Definition
In machine learning, a parameter of a model is typically derived THROUGH training,
while a hyperparameter is a parameter that decides and controls training, by specifying the type, the complexity of models, or deciding the decision threshold (such as the one I mentioned about when generative the ROC curve), or regularization (such as Lasso, Ridge), etc. The hyperparameter is predetermined BEFORE training starts.
(参数通过训练中得到,超参数predetermine)
Example
One example is the polynomial. The maximum degree of a polynomial model is a hyperparameter. It decided the complexity of the model (1 being linear, 2 being quadratic, 3 being cubic, etc). You need to specify it before training and fix it during training. The coefficient and bias, however, is regular parameters that need to be derived through training.

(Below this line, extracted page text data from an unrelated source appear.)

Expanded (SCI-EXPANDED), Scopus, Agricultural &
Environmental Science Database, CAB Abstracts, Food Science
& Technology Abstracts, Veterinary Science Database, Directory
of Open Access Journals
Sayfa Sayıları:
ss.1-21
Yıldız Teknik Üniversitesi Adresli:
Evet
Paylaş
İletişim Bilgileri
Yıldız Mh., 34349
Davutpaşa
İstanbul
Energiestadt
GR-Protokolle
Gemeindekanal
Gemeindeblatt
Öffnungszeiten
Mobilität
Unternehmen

The hyperparameter is typically evaluated AFTER a few rounds of training, on the validation dataset. A validation set is obtained by split the data 3:1:1 prior to training, purely by random. 3 for training, 1 for validation (to adjust models and hyperparameters), and 1 for test (to perform the final performance evaluation of the models).

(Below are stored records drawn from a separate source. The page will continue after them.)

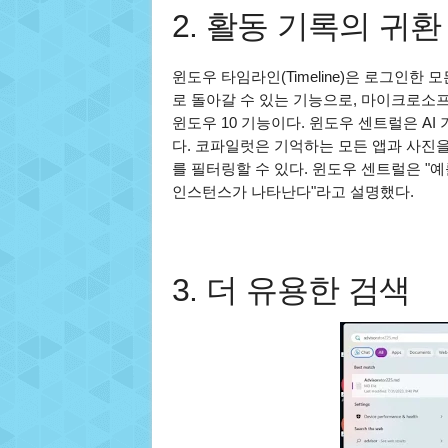
2. 활동 기록의 귀환
윈도우 타임라인(Timeline)은 로그인한
로 돌아갈 수 있는 기능으로, 마이크로소
윈도우 10 기능이다. 윈도우 센트럴은 AI
다. 코파일럿은 기억하는 모든 앱과 사진을
를 필터링할 수 있다. 윈도우 센트럴은 "예
인스턴스가 나타난다"라고 설명했다.
3. 더 유용한 검색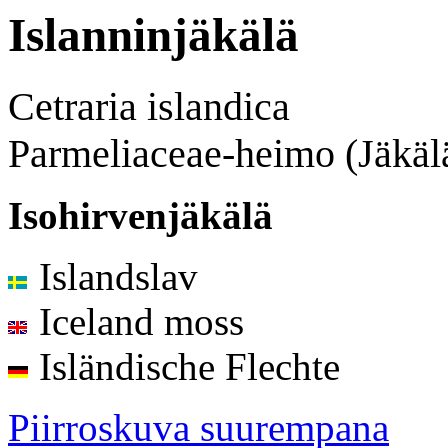
Islanninjäkälä
Cetraria islandica
Parmeliaceae-heimo (Jäkäl
Isohirvenjäkälä
Islandslav
Iceland moss
Isländische Flechte
Piirroskuva suurempana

Lastly, in the cross-entropy loss section, there is a \theta in the function h(xi). That \theta is a normal parameter. Since it will be updated by minimizing the value of the loss function. The loss function is typically NOT used as a performance measure (although you indeed can report the loss value using inputs and outputs from the test set as a part of the model evaluation). Instead, It is a part of the machine learning model that is crucial for training. The normal parameter (i.e. not hyperparameter) is an integral part of the loss function that will be updated to minimize the loss function.